Holding a master’s degree in educational administration, Webster worked for several public-oriented organizations before entering politics, including as director of the Palm Beach County 4-H youth program for the University of Florida, the United Way and Consumer Credit Counseling Service.
“I believe it is time for the western communities and the central communities together to begin to have some of the successes that our eastern communities have,” Webster told the Town-Crier on Tuesday. “We do have some economic successes… [but] we’re languishing behind, and we need some strong leadership and representation so that we can begin to grow ourselves, but grow in the way that we want to.”
Webster said she was present for Gov. Rick Scott’s recent speech during a visit to Belle Glade and was inspired by his plans for that area. “He’s talking about manufacturing jobs, which I think is a very good fit for the western communities, and we’ll align with the distribution centers that we have started here with Aldi and American Tire,” she said.
Webster said she holds similar views on education, the economy and the environment.
“The governor did say he’s giving us $70 million for the lake and to start investing in the Everglades, and we’re still working on Everglades restoration,” she said. “Here’s the difference: I really think that we’ve had a lot of promises and we’ve had a lot of stalled efforts, but it’s time to make something happen.”
Webster said she can provide the leadership to bring the diverse parts of the district along.
“We need someone who understands this part of the county, and I have worked in the central and western county at the grassroots,” she said. “I’ve worked with the people out there since the mid-1990s when I started with Consumer Credit Counseling. I worked for United Way.
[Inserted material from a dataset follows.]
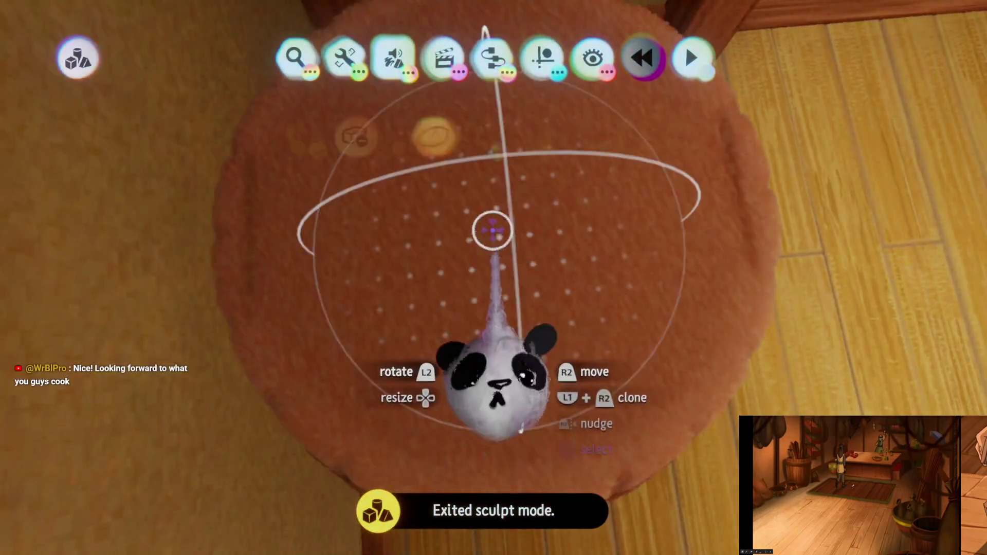
{"action": "left_click", "coordinate": [495, 363]}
I wrote programs to be delivered to the people out there, and I understand them.”
Webster said she has met with the leaders along the lake, in South Bay, Belle Glade and Pahokee. “I can tell you that they all have a vision, they all have passion, and I think they have the momentum,” she said. “What they don’t have is the tax base, the financial structure and they’re not going to get that until there is some leadership for all of us to work together to make that happen.”
Webster noted that there has been a lot of talk about an inland port, which has not come to fruition. “We need to make it happen, and that’s where I see myself as different from the other candidates who are in the race,” she said.
Webster pointed out that during the five years she was on the Royal Palm Beach council, she reached executive levels with the Treasure Coast Regional Planning Council and the Palm Beach County League of Cities, and served on the Metropolitan Planning Organization. “I moved up through those because I applied myself,” she said. “I worked with them, and I was selected to be on the executive committee by my peers because I participated.”
Webster said she has been an active participant and has stayed current.
“I was chair of the legislative committee for the League of Cities and served on some of the legislative advisory boards at the state level, and that was just last year, so I believe that my experience is relevant and it’s up-to-date,” she said. “Things like State Road 7 — I’ve actively moved to make that happen, not just step up at a meeting when there is a microphone. I have worked for the people, and I will continue to work for the people.”
Webster said she is aware that both of the other candidates have strong political backing, with Pinto being an aide to Santamaria and Foster having longtime Wellington support.
“This is a broader and a different race, and we have six municipalities and 90 percent of the area is unincorporated,” Webster said. “They each bring with them something that they have, but we’re still going to have to define ourselves and introduce ourselves to the voters. It’s still early, and there may be more people.”
Indian Trail Improvement District Supervisor Michelle Damone, who has been talked about as a possible candidate, told the Town-Crier on Tuesday that she is not considering running.